It’s time to “spring ahead” folks! Can you believe it? It seems like just yesterday we were “falling behind”. For us humans, daylight savings means that we will need to adjust our clocks. Other than losing an hour of sleep this weekend, most of us will be able to quickly adjust to the new time change as we welcome the extra daylight. Our dogs might not adjust so quickly.
So, what does this mean for our dogs?
Our dogs operate by the clock – just not the same clock we operate by! Dogs depend on their internal, or biological, clock to keep them on schedule. Feeding time, sleeping time, playtime, and potty time are all set by your dog’s internal clock, which just so happens to be aligned with the sun. This is called circadian rhythm. Our furry little creatures of habit may become a little (or a lot) confused as we changed their schedules this weekend. Often times, your dog’s confusion may present itself in the form of anxiety. Contrary to popular belief, dogs do worry. The rigidness of your current schedule may directly impact just how much havoc the change wrecks on your dog.

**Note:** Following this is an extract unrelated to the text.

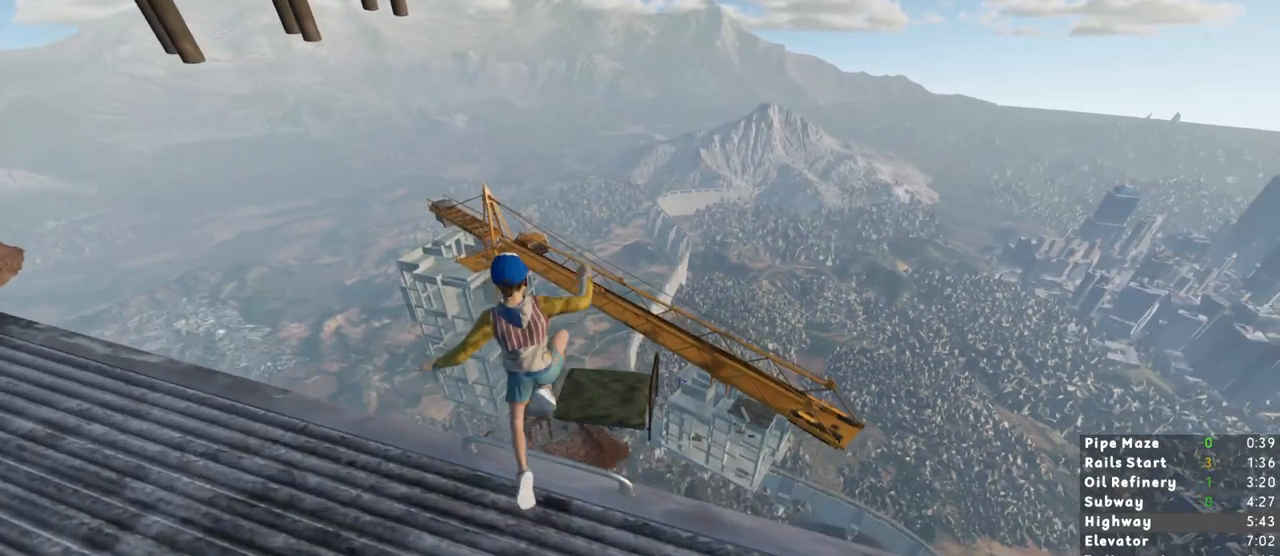
Gameplay with keyboard and mouse; each line is a JSON object with the keys and mouse buttons held at the frame after it. "events" lists presses ("down") and releases ("up") of "1", "2", "3", "a", "c", "ctrl", "d", "e", "escape", "r", "s", "shift", "space", "t", "w", "mouse_left", "mouse_wheel", "mouse_right" and "mouse_mb4" between this image and that frame as [ms after this image, input, new state], when the widget could be followed in between. "mouse_left", "mouse_wheel", "mouse_right", "mouse_mb4" = the "left", "wheel", "right", "mb4" buttons of the "mouse" list. No other keys are recorded. "wheel" means that the mouse wheel is clicked or scrolled. Mouse movement is not recorded. Not read: mouse_mb5.
{"keys": ["ctrl", "w"], "mouse": [], "events": [[100, "shift", "up"], [317, "ctrl", "down"], [417, "ctrl", "up"], [467, "ctrl", "down"]]}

You can help your dog adjust to the new time change and spring ahead with ease.
Abruptly changing your dog’s schedule won’t ruin his life but again, your aim should be to avoid any undue situations of anxiety. You can achieve this by gradually adjusting your dog’s schedule over the next few days. If you usually wake at 6 am to let your dog out for a potty break followed by breakfast, try adjusting your schedule by 15 minutes each day until the official time change occurs. Do the same with any other scheduled events in your dog’s daily schedule. Meals, walks, play time, snack time etc. should all be adjusted by 15 minutes. The next day, adjust your dog’s scheduled events by 30 minutes and continue to adjust his schedule each day by increments of 15 minutes until the fourth day. It will then, officially, be daylight savings and time to really “spring ahead”.
If your dog already wakes you up an hour earlier than he or she should, check out this article from Whole Dog Journal on how to help your dog wake up a little later.
This simple and gradual change in your dog’s schedule should reduce any anxiety or unexpected events, such as accidents in the house or destroying property due to the stress associated with change. Do your creature of habit a favor and help him spring ahead with ease!